C’est ce que le pape appelle le paradigme technocratique, une vision du monde basée sur la science et le progrès technique, qui a dérivé en un surdéveloppement où consommation et gaspillage vont de pair et qui a phagocyté l’économie et anéanti la politique. Lisons et relisons la phrase qui suit, elle est extrêmement claire : « Il devient indispensable de créer un système normatif qui implique des limites infranchissables et assure la protection des écosystèmes, avant que les nouvelles formes de pouvoir dérivées du paradigme techno-économique ne finissent par raser non seulement la politique mais aussi la liberté et la justice. »

Le Pape voit plus loin que la crise écologique. S’attaquer à la crise écologique seule ne suffira pas car « l’environnement humain et l’environnement naturel se dégradent ensemble, et nous ne pourrons pas affronter adéquatement la dégradation de l’environnement si nous ne prêtons pas attention aux causes qui sont en rapport avec la dégradation humaine et sociale. » Et pour lutter contre la dégradation de l’environnement humain, il faut changer de système économique. En effet, « les pouvoirs économiques continuent de justifier le système mondial actuel, où priment une spéculation et une recherche du revenu financier qui tendent à ignorer tout contexte, de même que les effets sur la dignité humaine et sur l’environnement. Voilà pourquoi aujourd'hui tout ce qui est fragile, comme l'environnement, reste sans défense par rapport aux intérêts du marché divinisé, transformés en règle absolue. »

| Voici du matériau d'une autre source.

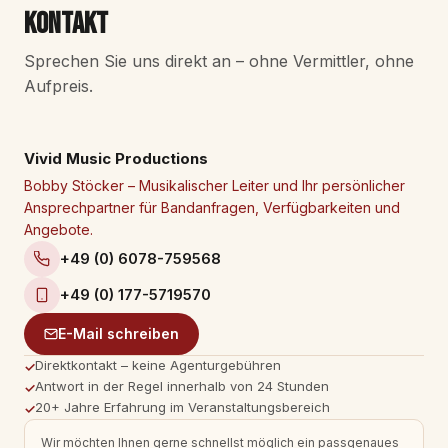
Kontakt
Sprechen Sie uns direkt an – ohne Vermittler, ohne
Aufpreis.
Vivid Music Productions
Bobby Stöcker – Musikalischer Leiter und Ihr persönlicher
Ansprechpartner für Bandanfragen, Verfügbarkeiten und
Angebote.
+49 (0) 6078-759568
+49 (0) 177-5719570
E-Mail schreiben
Direktkontakt – keine Agenturgebühren
✓
Antwort in der Regel innerhalb von 24 Stunden
✓
20+ Jahre Erfahrung im Veranstaltungsbereich
✓
Wir möchten Ihnen gerne schnellst möglich ein passgenaues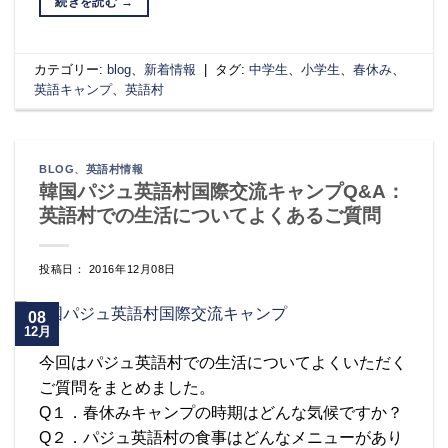
続きを読む
→
カテゴリー:
blog
、
新着情報
|
タグ:
中学生
、
小学生
、
春休み
、
英語キャンプ
、
英語村
BLOG
、
英語村情報
韓国パジュ英語村国際交流キャンプQ&A：
英語村での生活についてよくあるご質問
投稿日： 2016年12月08日
08
12月
今回はパジュ英語村での生活についてよくいただく
ご質問をまとめました。
Q１．春休みキャンプの時期はどんな気候ですか？
Q２．パジュ英語村の食事はどんなメニューがあり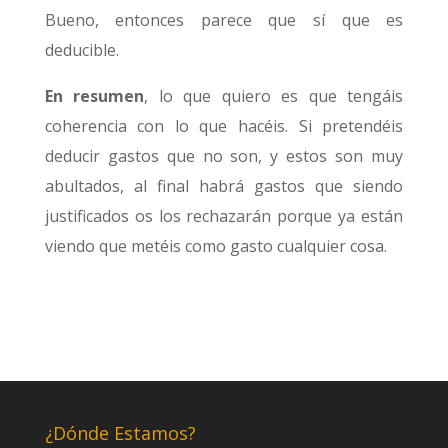
Bueno, entonces parece que sí que es
deducible.
En resumen
, lo que quiero es que tengáis
coherencia con lo que hacéis. Si pretendéis
deducir gastos que no son, y estos son muy
abultados, al final habrá gastos que siendo
justificados os los rechazarán porque ya están
viendo que metéis como gasto cualquier cosa.
¿Dónde Estamos?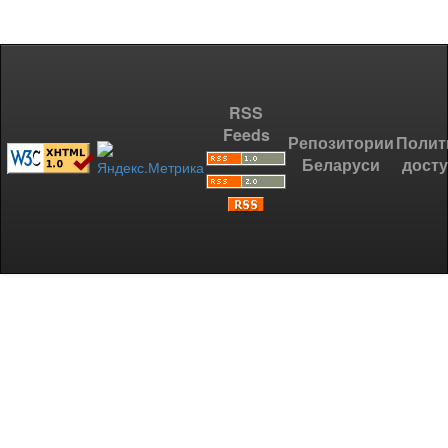
RSS
Feeds
Репозитории
Полит
Беларуси
дост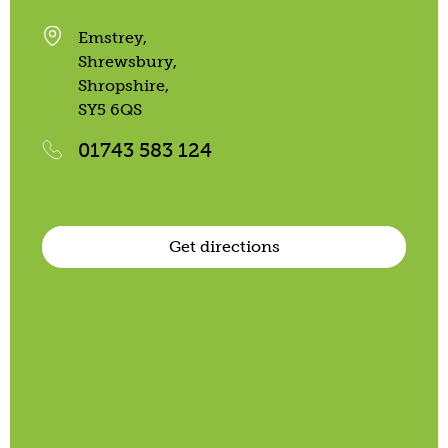
Emstrey,
Shrewsbury,
Shropshire,
SY5 6QS
01743 583 124
Get directions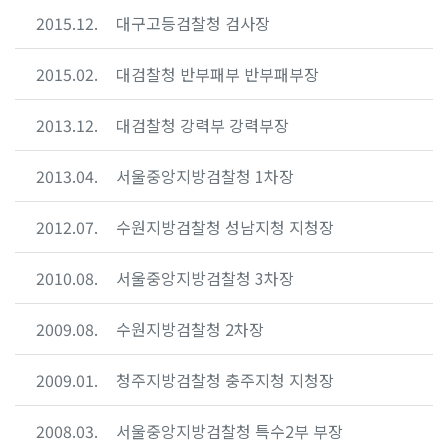
2015.12.
대구고등검찰청 검사장
2015.02.
대검찰청 반부패부 반부패부장
2013.12.
대검찰청 강력부 강력부장
2013.04.
서울중앙지방검찰청 1차장
2012.07.
수원지방검찰청 성남지청 지청장
2010.08.
서울중앙지방검찰청 3차장
2009.08.
수원지방검찰청 2차장
2009.01.
청주지방검찰청 충주지청 지청장
2008.03.
서울중앙지방검찰청 특수2부 부장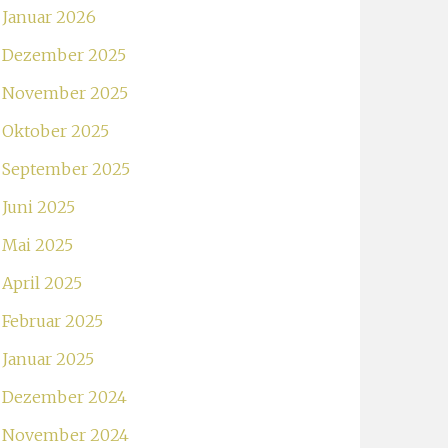
Januar 2026
Dezember 2025
November 2025
Oktober 2025
September 2025
Juni 2025
Mai 2025
April 2025
Februar 2025
Januar 2025
Dezember 2024
November 2024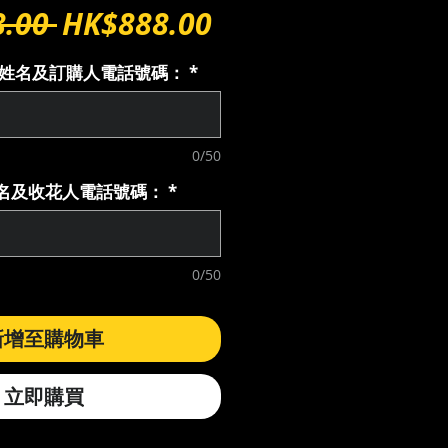
一
促
.00 
HK$888.00
般
銷
購人姓名及訂購人電話號碼：
*
價
價
格
格
0/50
花人名及收花人電話號碼：
*
0/50
新增至購物車
立即購買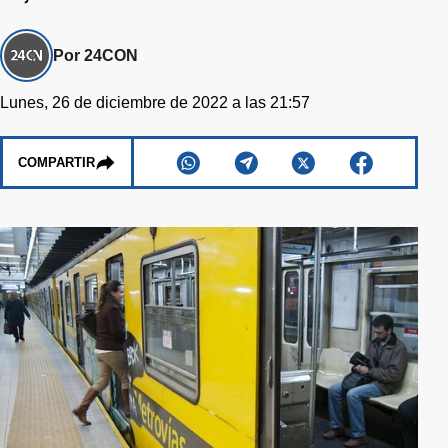
Por 24CON
Lunes, 26 de diciembre de 2022 a las 21:57
COMPARTIR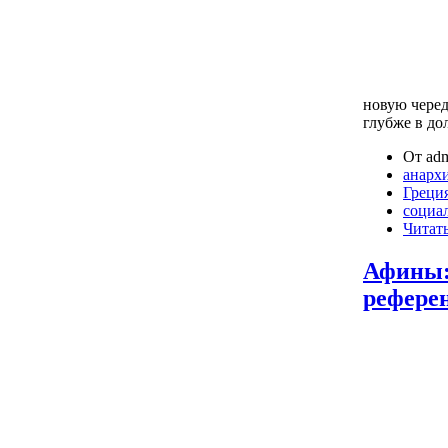
новую черед
глубже в до
От adm
анарх
Греци
социа
Читать
Афины:
рефере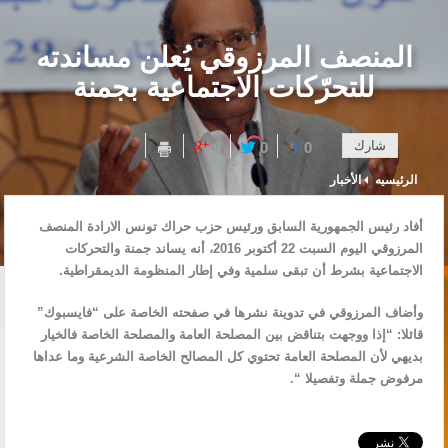
المنصف المرزوقي يُعلن مساندته
للتحرّكات الاجتماعية بجمنة
شارك
0
0
0
الرئيسيه
الأخبار
أفاد رئيس الجمهورية السابق ورئيس حزب حراك تونس الارادة المنصف
المرزوقي اليوم السبت 22 أكتوبر 2016، أنه يساند جمنة والتحركات
الاجتماعية بشرط أن تبقى سلمية وفي إطار المنظومة الديمقراطية.
وأضاف المرزوقي في تدوينة نشرها في صفحته الخاصة على “فايسبوك”
قائلا: “إذا ووجهت بتناقض بين المصلحة العامة والمصلحة الخاصة فالخيار
بديهي لأن المصلحة العامة تحتوي كل المصالح الخاصة الشرعية وما عداها
مرفوض جملة وتفصيلا “.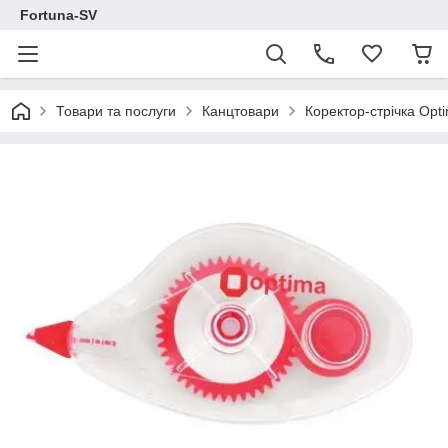
Fortuna-SV
Товари та послуги
Канцтовари
Коректор-стрічка Opti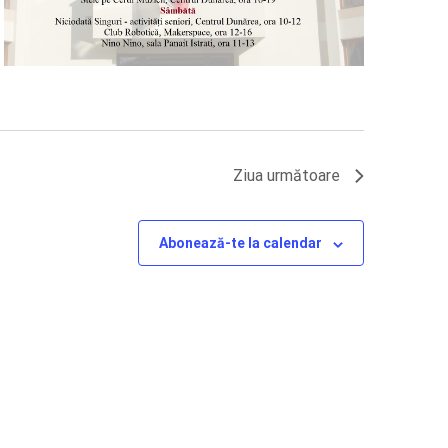
Ziua următoare
Abonează-te la calendar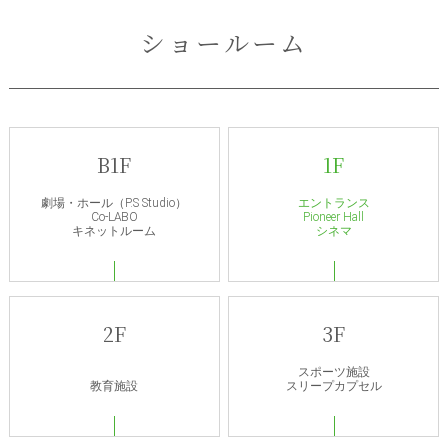
ショールーム
B1F
1F
劇場・ホール（P.S Studio）
エントランス
Co-LABO
Pioneer Hall
キネットルーム
シネマ
2F
3F
スポーツ施設
教育施設
スリープカプセル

L’écologie, nous dit le Pape, ne peut être qu’intégrale et englober la défense de tout ce qui est fragile, l’environnement, les plus pauvres et les plus exposés aux aléas climatiques, mais aussi les plus faibles. Cette écologie intégrale inclut la défense de l’environnement, le rejet d’un modèle économique qui prône le gaspillage et le déchet, mais aussi la promotion d’une écologie humaine, à rebours des malthusiens de tout poil pour lesquels on est trop nombreux sur cette planète.

« La culture écologique ne peut pas se réduire à une série de réponses urgentes et partielles aux problèmes qui sont en train d’apparaître par rapport à la dégradation de l’environnement, à l’épuisement des réserves naturelles et à la pollution. Elle devrait être un regard différent, une pensée, une politique, un programme éducatif, un style de vie et une spiritualité qui constitueraient une résistance face à l’avancée du paradigme technocratique. »

Cette encyclique est un programme, un texte qui devrait être lu par tous les hommes et femmes de bonne volonté et gardé à portée de main comme un bréviaire ou le petit livre rouge. Car cette encyclique ne sera vraiment miraculeuse que si elle permet de fédérer des énergies venues de tous horizons et faisant fi de leurs divergences profondes pour un but commun. Comme l’écrit Nicolino dans le billet cité plus haut, « chaque homme sur cette Terre pourra désormais s’appuyer, quoi qu’il arrive, sur cette immense et majestueuse tirade ».